He seeks to assuage that feeling by connecting with a young fan, Pete Lomax, who lives in Wisconsin. Pete has suffered as much or more than Gabriel at the hands of physically abusive parents, and now in a struggle with AIDS. The two, Gabriel and Pete, quickly develop a warm, supportive father/son relationship all by telephone. Gabriel, of course, again feels needed.
Eventually, Gabriel decides to go to Wisconsin to see Pete. What he finds there is totally unexpected.
Those who enjoyed Tales of the City will once again find themselves enthralled by Maupin's prose. His voice is icing on the cake.
- Gail Cooke
incredible
This was just an excellent book, so different from what else is out there to read. I recommend this book to anyone (unless you have a real problem with homosexuality). If so, it wouldn't be your cup of tea. I enjoy reading about people's lives that are different than mine.
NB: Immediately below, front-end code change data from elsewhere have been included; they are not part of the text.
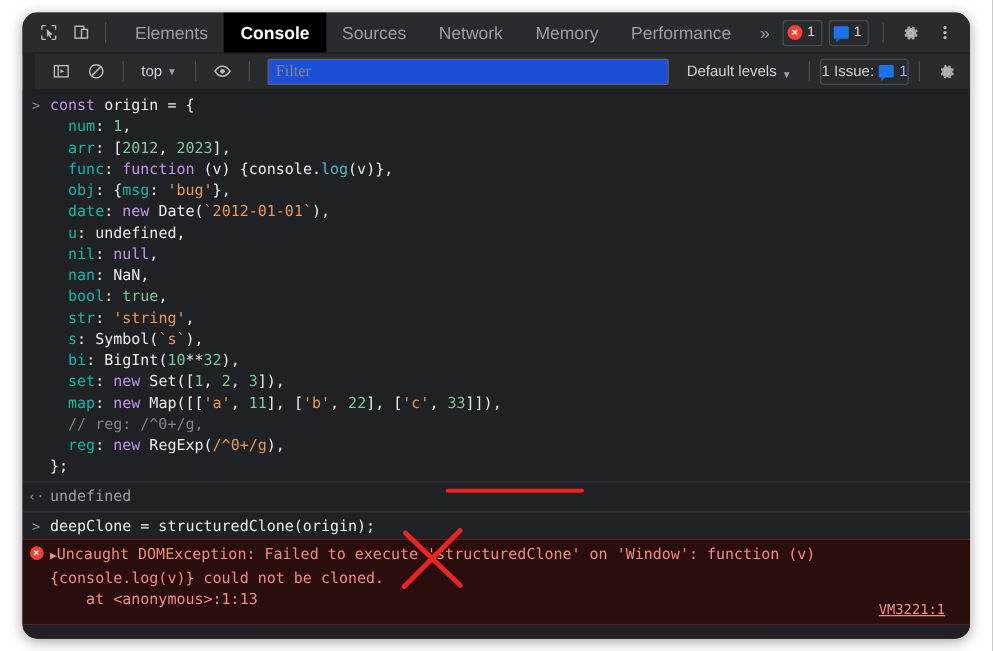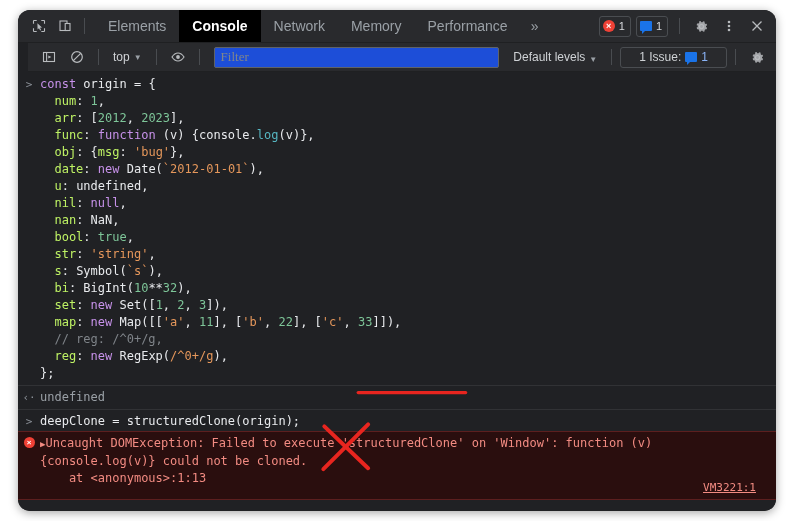--- a/index.html
+++ b/index.html
@@ -235,6 +235,9 @@
           <span>Console</span>
         </div>
       <div class="tab">
+          <span>Sources</span>
+        </div>
+      <div class="tab">
           <span>Network</span>
         </div>
       <div class="tab">

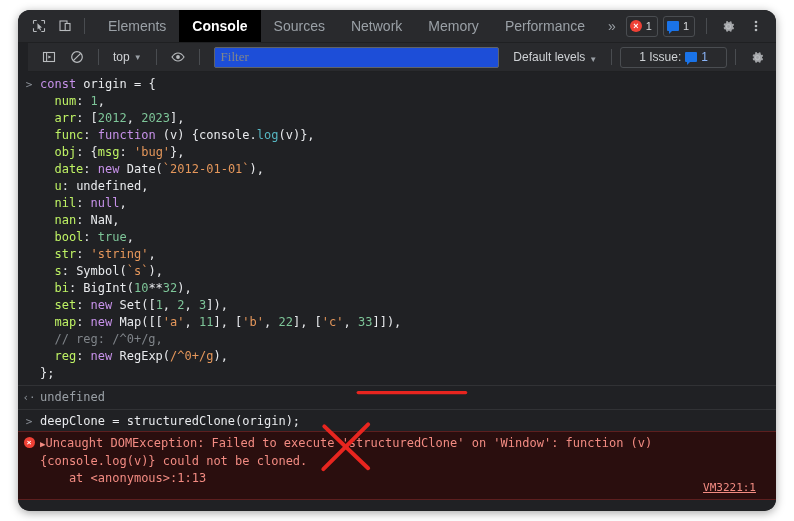--- a/index.html
+++ b/index.html
@@ -131,7 +131,7 @@
   .issues-pill {
     display: flex; align-items: center; gap: 4px;
     border: 1px solid #4a4d51; border-radius: 3px;
-    height: 19px; padding: 0 18px; cursor: pointer;
+    height: 19px; padding: 0 0; cursor: pointer;
     font-size: 12px; color: #cfd2d5; white-space: nowrap;
   }
   .issues-pill .bl { color: #8ab4f8; }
I intend to read everything he's written.
Not believable, except in parts
I found this book to be a fun read, but it's not a "masterpiece" or a "triumph." Even by Maupin's "Tale of the City" standards, this is a strangely unsatisfying novel. I thought the storyline itself was confusing and did not really lead much of anywhere. I was fascinated with this book more as a document of Maupin's self-indulgence than as an act of fictional creativity.
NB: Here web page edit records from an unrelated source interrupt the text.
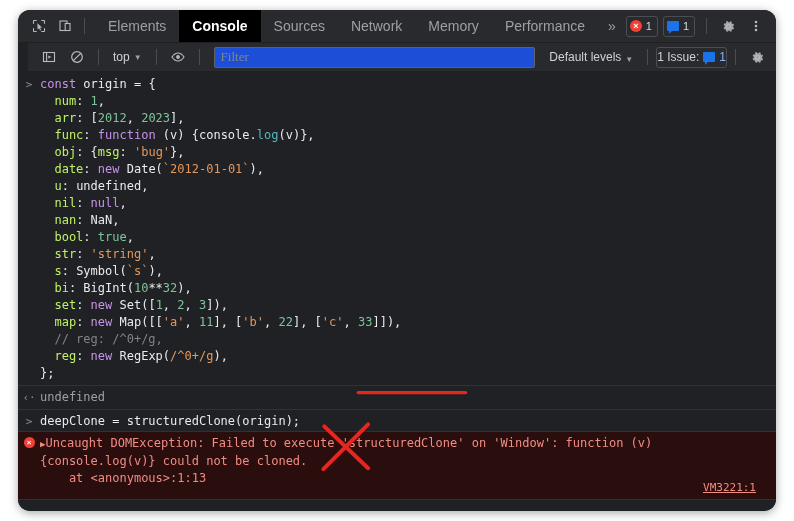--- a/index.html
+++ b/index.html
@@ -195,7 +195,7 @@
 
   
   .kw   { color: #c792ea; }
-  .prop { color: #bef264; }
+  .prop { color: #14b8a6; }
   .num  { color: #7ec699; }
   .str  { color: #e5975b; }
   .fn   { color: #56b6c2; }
I would have liked to see a novel that spent more time with Noone's breakup with his long-time lover, Jess. The dynamics of Noone's heartbreak in the context of seeing a lover move from almost certain death to a completely different plane are handled wonderfully, but it would have been preferable to see this story moved to the forefront and the hokey 13-year-old-as-counselor gimmick moved to the background. The novel that Maupin really should have written, unfortunately, is not what we get.